De verdeling van de fosfaatrechten tussen verpachter en pachter blijft voor jurisprudentie zorgen en dat zal nog wel even zo blijven. Zo oordeelde de Pachtkamer van het Gerechtshof op 24 mei 2022 over een volgende principieel voorliggende vraag. Hoe zit het met de fosfaatrechten als de pachter een ligboxenstal op basis van een zakelijk recht van opstal heeft gebouwd?

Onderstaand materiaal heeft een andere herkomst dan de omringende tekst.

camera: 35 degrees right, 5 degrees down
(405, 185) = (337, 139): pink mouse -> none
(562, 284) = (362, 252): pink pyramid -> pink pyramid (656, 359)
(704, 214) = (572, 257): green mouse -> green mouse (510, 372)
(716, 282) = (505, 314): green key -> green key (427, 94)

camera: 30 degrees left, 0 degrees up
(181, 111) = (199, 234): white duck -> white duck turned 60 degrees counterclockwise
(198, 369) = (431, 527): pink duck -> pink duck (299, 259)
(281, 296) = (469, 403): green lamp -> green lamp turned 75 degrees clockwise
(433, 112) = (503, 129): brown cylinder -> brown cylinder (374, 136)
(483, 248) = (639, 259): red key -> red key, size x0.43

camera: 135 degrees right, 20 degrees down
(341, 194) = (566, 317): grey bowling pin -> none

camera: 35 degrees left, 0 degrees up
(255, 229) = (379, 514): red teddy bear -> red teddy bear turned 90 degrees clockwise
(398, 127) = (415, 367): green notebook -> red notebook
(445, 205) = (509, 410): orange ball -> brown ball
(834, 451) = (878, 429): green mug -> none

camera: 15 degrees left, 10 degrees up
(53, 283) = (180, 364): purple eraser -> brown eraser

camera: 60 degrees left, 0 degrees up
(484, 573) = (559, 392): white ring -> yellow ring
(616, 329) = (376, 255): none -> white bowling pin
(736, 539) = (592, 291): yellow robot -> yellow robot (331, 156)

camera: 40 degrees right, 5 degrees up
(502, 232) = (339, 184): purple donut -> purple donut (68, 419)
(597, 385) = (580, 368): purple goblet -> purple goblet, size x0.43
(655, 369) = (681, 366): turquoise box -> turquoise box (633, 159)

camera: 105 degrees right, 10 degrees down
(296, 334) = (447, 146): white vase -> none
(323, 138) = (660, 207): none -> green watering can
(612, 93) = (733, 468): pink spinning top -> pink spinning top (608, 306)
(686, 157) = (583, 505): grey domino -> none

Hoe zat het ook al weer? De pachter van een hoeve (dus grond en gebouwen) beschikte naast de pacht op de locatie over een pachtafhankelijk recht van opstal voor een ligboxenstal. Al in zijn eerste uitspraak over pacht en fosfaatrechten oordeelde de Pachtkamer dat bij hoevepacht, als sprake is van specifiek voor de melkveehouderij ingerichte gebouwen, de helft van de fosfaatrechten op de gebouwen rust (de andere helft rust op de landbouwgrond). Bij het einde van de pacht moet de pachter deze rechten overdragen aan de verpachter, die op zijn beurt weer de helft van de marktwaarde van de op de gebouwen rustende rechten aan de pachter moet vergoeden.


Recente uitspraak

Hoe zit het dan met de fosfaatrechten als de pachter een ligboxenstal op basis van een zakelijk recht van opstal heeft gebouwd? Het Hof oordeelt dat nu de verpachter geen ligboxenstal ter beschikking heeft gesteld de daarmee samenhangende fosfaatrechten volledig aan de pachter toekomen. Een gunstige uitspraak voor de pachter (en erfpachter) dus. Hoe dit precies berekend moet worden als de verpachter wel andere gebouwen voor de melkveehouderij ter beschikking heeft gesteld , bijvoorbeeld voor jongvee, is nog niet bekend. Daarover wordt nog verder geprocedeerd.